Gaza, Palestina – Umat Muslim Palestina di Gaza merayakan Idul Fitri 2025 dalam suasana yang jauh dari meriah, dengan persediaan makanan yang semakin menipis dan berduka atas kematian beberapa anak yang menjadi korban serangan udara Israel terbaru.
Kemarahannya semakin terasa ketika jenazah 14 petugas medis ditemukan di kota Rafah, selatan Gaza, seminggu setelah serangan Israel yang disebut oleh Federasi Internasional Palang Merah dan Bulan Sabit Merah sebagai “serangan paling mematikan terhadap pekerja medis sejak 2017.”
Di tengah reruntuhan masjid yang hancur, banyak warga Palestina melaksanakan salat Idul Fitri untuk menandai berakhirnya bulan puasa Ramadan. Seharusnya, Idul Fitri adalah waktu yang penuh sukacita, di mana keluarga berkumpul untuk menikmati hidangan lezat dan membeli pakaian baru bagi anak-anak, namun kenyataannya bagi lebih dari dua juta penduduk Gaza, mereka hanya berusaha untuk bertahan hidup.

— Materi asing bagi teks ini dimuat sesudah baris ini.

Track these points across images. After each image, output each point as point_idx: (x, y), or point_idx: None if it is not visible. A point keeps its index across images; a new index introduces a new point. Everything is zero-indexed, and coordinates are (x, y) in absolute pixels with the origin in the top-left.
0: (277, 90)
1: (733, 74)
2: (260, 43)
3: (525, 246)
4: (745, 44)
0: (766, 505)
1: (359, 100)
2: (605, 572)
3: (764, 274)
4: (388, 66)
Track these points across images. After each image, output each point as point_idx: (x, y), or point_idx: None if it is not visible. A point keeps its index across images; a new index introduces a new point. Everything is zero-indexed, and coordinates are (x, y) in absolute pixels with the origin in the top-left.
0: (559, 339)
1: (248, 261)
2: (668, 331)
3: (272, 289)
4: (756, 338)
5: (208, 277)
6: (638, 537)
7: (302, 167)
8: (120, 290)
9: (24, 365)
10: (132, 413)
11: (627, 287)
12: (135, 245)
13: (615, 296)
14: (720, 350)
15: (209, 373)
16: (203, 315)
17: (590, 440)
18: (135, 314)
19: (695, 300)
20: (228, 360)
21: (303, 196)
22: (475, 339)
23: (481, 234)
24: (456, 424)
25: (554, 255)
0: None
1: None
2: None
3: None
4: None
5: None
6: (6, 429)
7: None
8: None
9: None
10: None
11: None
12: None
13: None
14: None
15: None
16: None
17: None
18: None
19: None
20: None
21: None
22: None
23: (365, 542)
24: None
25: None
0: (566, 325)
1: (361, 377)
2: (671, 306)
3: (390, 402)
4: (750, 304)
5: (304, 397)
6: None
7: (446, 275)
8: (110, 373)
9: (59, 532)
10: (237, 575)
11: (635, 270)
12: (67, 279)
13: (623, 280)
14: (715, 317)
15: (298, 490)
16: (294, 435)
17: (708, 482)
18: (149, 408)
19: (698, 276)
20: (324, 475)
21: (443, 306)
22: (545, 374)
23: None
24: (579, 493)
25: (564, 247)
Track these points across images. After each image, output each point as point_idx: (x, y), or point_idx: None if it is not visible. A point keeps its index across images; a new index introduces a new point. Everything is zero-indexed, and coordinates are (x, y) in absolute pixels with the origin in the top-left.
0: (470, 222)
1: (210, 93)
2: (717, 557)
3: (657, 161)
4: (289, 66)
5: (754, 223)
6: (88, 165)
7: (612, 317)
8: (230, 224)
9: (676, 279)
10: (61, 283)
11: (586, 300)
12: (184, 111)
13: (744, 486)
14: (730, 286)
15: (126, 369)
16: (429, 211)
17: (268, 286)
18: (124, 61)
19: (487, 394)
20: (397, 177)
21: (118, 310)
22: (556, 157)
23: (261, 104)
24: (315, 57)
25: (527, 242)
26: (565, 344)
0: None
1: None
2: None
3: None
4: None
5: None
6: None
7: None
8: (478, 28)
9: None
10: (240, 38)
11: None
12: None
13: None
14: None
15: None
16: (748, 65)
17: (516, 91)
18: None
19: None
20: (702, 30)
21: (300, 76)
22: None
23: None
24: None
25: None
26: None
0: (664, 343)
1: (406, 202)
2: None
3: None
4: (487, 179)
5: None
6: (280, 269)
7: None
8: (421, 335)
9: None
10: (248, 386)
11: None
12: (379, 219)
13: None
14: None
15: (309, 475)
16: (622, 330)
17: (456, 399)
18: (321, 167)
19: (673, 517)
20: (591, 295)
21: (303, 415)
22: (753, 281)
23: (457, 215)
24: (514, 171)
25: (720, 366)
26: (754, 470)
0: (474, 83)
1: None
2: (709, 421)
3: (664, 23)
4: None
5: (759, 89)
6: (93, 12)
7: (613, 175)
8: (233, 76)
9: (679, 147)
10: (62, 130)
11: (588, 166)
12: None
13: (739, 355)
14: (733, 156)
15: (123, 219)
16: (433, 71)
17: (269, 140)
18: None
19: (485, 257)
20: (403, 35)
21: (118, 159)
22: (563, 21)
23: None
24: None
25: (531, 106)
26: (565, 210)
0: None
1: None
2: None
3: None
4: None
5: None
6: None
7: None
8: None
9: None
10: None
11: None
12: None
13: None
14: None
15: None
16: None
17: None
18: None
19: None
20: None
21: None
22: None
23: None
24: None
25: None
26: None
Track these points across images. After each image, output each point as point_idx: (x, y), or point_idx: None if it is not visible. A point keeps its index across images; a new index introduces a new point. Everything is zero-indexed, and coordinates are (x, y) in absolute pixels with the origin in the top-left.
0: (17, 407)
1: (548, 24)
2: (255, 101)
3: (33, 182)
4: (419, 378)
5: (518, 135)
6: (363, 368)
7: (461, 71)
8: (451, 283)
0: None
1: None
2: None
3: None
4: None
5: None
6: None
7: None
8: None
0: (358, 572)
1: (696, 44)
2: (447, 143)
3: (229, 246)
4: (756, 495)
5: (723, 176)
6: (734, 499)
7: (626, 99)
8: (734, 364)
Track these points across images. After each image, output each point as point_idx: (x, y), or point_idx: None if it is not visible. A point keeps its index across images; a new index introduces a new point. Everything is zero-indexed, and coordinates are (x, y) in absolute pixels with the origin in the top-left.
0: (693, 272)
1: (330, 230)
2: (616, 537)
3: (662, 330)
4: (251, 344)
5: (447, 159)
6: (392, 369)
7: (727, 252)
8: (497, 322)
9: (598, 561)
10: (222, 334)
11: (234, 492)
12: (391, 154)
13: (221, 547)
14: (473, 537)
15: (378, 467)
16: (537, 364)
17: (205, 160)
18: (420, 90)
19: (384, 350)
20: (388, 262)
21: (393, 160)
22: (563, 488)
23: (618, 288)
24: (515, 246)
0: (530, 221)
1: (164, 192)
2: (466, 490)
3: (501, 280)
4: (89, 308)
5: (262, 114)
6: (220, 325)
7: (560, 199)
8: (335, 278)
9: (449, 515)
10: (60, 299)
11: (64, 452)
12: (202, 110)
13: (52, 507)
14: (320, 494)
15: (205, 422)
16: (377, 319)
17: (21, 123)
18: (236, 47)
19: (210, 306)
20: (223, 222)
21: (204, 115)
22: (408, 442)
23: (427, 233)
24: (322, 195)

“Ini adalah Idul Fitri yang penuh kesedihan,” kata Adel al-Shaer, yang menghadiri salat di tengah reruntuhan di kota Deir al-Balah. “Kami kehilangan orang-orang yang kami cintai, anak-anak kami, kehidupan kami, dan masa depan kami.”
Dua puluh anggota keluarga al-Shaer tewas akibat serangan Israel, termasuk empat keponakan muda yang baru saja meninggal beberapa hari lalu. Suara tangisan menyertai kata-katanya.
Perang yang dimulai setelah serangan Hamas ke Israel pada 7 Oktober 2023, yang menewaskan sekitar 1.200 orang, kebanyakan warga sipil, dan mengambil 251 sandera, kini kembali memanas setelah Israel menghentikan gencatan senjata dan melanjutkan serangan udara yang mematikan.
Sejak awal bulan ini, Israel kembali melancarkan pemboman yang menewaskan ratusan orang, dan blokade terhadap Gaza juga semakin ketat, dengan tidak adanya bantuan makanan, bahan bakar, atau bantuan kemanusiaan yang bisa masuk.
Para mediator Arab tengah berupaya untuk menghidupkan kembali gencatan senjata. Hamas mengonfirmasi bahwa mereka menerima proposal baru dari Mesir dan Qatar, sementara Israel mengajukan proposal tandingan yang disusun bersama Amerika Serikat.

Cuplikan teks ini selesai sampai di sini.